By CCN: Perhaps no country has tried harder to snuff out bitcoin than China. After putting the kibosh on ICOs, the government banned crypto exchanges and now they’re targeting bitcoin mining. While they may have slowed crypto down, especially in China, this train is moving full-speed ahead. Sooner or later, they might find themselves boarding, too.
Blockchain Research Institute Executive Chairman Donald Tapscott suggested that it’s only a matter of time before the renminbi makes its way onto the blockchain, telling Bloomberg:
“In 20 years, we’re not going to be using bitcoin in China. The Chinese people will use the RMB, only the RMB will become a cryptocurrency. The Central Bank of China will turn it into a digital currency.”
Chinese Government Is Intent on Hurting Crypto
During his recent trip to the East Asian country, Tapscott learned that President Xi Jinping believes the “blockchain is one of the two most important technologies for the future of China.” Funny, he could have fooled us. As for the ban on bitcoin exchanges, Tapscott says it’s a “mistake.”

▬▬▬▬▬▬

» WORK ORDER 1:
In the article on China and bitcoin, what word does Tapscott use for the ban on bitcoin exchanges?
» WORK ORDER 2:
Write the next part of the article on China and bitcoin, starting after its last sentence.

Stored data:
▬▬▬▬▬▬

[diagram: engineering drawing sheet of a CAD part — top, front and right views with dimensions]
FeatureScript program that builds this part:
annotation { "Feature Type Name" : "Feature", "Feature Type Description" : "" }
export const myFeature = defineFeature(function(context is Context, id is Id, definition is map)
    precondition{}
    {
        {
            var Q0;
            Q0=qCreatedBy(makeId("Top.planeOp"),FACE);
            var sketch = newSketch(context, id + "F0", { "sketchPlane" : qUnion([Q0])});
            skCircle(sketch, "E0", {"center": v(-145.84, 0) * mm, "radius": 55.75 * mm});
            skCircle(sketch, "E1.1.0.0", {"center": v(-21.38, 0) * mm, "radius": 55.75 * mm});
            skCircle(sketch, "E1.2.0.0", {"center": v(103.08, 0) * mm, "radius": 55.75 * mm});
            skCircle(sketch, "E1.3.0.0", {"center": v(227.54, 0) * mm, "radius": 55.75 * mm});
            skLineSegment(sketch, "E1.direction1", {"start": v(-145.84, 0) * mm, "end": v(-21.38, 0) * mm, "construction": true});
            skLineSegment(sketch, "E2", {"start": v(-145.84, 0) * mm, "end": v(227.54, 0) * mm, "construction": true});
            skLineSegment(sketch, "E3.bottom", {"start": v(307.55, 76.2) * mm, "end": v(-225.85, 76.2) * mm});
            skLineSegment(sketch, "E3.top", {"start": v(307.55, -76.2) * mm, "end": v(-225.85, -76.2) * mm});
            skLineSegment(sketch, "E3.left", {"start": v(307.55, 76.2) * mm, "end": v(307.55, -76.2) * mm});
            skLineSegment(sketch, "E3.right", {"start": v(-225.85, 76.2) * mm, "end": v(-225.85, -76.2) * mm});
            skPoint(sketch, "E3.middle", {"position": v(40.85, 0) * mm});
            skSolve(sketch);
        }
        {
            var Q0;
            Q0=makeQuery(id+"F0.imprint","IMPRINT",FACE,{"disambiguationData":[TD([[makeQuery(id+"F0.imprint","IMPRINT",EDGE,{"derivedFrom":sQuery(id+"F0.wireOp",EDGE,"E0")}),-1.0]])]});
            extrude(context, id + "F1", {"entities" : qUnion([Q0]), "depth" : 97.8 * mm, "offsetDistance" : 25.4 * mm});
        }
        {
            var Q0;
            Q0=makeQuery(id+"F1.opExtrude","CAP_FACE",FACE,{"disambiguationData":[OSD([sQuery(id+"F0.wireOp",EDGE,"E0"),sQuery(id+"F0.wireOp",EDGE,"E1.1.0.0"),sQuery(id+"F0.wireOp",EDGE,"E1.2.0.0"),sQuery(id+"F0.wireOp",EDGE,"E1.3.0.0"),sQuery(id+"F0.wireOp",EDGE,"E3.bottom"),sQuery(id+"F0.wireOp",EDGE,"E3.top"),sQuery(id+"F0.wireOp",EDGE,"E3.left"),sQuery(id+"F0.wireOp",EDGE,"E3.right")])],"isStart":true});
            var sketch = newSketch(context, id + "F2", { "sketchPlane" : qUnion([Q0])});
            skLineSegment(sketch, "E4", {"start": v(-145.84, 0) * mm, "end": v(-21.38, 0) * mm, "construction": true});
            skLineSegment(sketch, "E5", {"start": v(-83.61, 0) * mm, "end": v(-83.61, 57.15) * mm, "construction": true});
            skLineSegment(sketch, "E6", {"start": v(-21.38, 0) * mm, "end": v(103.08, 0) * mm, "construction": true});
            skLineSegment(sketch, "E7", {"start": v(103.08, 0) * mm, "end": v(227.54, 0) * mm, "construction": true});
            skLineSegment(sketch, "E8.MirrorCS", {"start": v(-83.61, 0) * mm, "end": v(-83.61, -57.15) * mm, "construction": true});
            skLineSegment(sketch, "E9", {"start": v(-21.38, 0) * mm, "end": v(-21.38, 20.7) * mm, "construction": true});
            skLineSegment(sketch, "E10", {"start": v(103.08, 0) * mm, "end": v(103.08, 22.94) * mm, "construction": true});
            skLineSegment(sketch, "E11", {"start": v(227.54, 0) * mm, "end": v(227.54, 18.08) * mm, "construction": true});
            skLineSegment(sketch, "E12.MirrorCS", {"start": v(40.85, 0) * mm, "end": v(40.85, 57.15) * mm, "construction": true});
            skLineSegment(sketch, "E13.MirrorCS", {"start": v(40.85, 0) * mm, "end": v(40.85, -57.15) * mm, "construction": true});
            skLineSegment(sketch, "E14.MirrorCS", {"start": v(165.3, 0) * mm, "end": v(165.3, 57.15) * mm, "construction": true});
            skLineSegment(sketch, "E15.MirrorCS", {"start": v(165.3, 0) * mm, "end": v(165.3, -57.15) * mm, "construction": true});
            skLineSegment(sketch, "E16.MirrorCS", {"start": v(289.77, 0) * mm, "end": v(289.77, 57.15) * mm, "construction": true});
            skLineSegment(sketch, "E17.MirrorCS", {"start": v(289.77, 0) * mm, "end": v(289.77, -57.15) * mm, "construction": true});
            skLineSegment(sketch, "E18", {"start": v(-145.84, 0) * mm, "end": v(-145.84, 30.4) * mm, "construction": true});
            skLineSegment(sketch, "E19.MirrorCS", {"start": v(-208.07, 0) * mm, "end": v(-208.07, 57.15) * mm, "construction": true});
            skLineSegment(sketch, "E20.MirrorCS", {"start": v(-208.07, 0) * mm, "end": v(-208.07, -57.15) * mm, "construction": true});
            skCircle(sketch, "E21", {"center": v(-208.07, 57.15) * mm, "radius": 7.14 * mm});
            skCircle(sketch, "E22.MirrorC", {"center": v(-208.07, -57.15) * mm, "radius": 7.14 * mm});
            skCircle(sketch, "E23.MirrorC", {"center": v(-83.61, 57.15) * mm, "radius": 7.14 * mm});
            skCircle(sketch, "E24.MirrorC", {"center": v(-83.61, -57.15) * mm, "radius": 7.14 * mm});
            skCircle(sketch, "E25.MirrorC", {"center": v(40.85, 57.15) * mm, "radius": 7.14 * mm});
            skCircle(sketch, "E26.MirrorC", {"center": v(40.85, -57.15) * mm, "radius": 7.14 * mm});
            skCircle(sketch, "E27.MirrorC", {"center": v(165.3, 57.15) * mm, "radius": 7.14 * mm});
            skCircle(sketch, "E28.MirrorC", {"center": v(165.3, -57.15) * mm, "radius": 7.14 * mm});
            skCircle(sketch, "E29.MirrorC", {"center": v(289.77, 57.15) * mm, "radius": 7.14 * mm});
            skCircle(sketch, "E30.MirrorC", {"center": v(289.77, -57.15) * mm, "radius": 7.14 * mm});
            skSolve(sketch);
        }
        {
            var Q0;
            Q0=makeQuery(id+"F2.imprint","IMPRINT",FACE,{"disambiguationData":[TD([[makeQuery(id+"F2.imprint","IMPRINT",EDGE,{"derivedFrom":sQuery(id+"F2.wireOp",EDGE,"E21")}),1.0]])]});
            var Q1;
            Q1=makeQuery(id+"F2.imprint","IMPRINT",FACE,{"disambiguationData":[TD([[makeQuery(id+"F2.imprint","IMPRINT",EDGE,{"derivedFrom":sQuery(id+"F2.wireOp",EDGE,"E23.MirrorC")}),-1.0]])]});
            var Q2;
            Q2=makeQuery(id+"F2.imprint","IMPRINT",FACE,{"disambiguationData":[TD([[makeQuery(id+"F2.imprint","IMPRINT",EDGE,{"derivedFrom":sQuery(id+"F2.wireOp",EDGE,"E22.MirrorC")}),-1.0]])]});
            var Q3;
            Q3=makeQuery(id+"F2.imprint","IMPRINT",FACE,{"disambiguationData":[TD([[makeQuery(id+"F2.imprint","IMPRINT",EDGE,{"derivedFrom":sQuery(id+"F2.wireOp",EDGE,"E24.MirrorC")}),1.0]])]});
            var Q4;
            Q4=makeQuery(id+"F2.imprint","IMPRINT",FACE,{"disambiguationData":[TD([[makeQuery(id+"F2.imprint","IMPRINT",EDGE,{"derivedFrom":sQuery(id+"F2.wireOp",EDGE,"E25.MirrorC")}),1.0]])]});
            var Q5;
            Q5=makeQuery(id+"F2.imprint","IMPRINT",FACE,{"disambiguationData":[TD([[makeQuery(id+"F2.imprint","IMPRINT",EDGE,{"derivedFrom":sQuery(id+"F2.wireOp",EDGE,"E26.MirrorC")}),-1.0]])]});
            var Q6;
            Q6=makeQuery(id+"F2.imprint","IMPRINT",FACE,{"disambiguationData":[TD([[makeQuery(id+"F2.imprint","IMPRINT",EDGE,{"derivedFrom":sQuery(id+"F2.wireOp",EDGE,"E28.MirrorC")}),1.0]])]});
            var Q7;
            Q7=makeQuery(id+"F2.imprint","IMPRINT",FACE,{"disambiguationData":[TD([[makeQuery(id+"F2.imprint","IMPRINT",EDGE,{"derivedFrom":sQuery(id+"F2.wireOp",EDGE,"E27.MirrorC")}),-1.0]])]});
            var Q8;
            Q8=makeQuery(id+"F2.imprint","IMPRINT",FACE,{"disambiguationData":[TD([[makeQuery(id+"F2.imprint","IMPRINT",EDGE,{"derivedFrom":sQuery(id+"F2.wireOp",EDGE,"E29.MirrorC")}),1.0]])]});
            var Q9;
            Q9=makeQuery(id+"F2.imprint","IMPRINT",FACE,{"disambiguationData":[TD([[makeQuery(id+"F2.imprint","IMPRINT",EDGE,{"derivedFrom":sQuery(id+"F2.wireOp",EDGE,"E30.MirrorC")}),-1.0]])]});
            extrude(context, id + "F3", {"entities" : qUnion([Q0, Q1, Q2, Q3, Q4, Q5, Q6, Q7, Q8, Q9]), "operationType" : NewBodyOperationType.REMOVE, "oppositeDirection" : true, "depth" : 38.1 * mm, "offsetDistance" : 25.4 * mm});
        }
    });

▬▬▬▬▬▬

» FINAL ANSWER 1:
He calls it a "mistake."

» FINAL ANSWER 2:
The blockchain researcher goes on to explain a “dichotomy” in China, one in which the government has shunned crypto but deems the blockchain as okay.
“The government is quite serious about hurting crypto,” he said.
Central Bank Digital Currencies
It’s a lot easier for centralized entities to embrace blockchain technology than it is for them to accept crypto. Any decentralized currency that does not require the control of a central bank threatens to disrupt their purpose. Yet even the IMF’s Christine Lagarde believes that cryptocurrencies are “shaking the system.”
IMF to crypto: “please be gentle with our house of cards” https://t.co/8bEWXlzk4v
— Spencer Bogart (@CremeDeLaCrypto) April 11, 2019
China’s Crypto Would Be Just the Beginning
Meanwhile, it’s not just China that could see its own cryptocurrency. In his book entitled “Blockchain Revolution,” Tapscott points out that a Bank of Canada official wants to see “central banks everywhere…seriously study the implications of moving entire national currency systems to digital money.”
Meanwhile, Bank of England Economist Andrew Haldane “famously proposed a CBDC [Central Bank digital currency] as a solution to the inability of central banks to set negative rates of interest on currencies in severe economic downturns.” While crypto hasn’t been around for a global economic recession yet, it’s only a matter of time.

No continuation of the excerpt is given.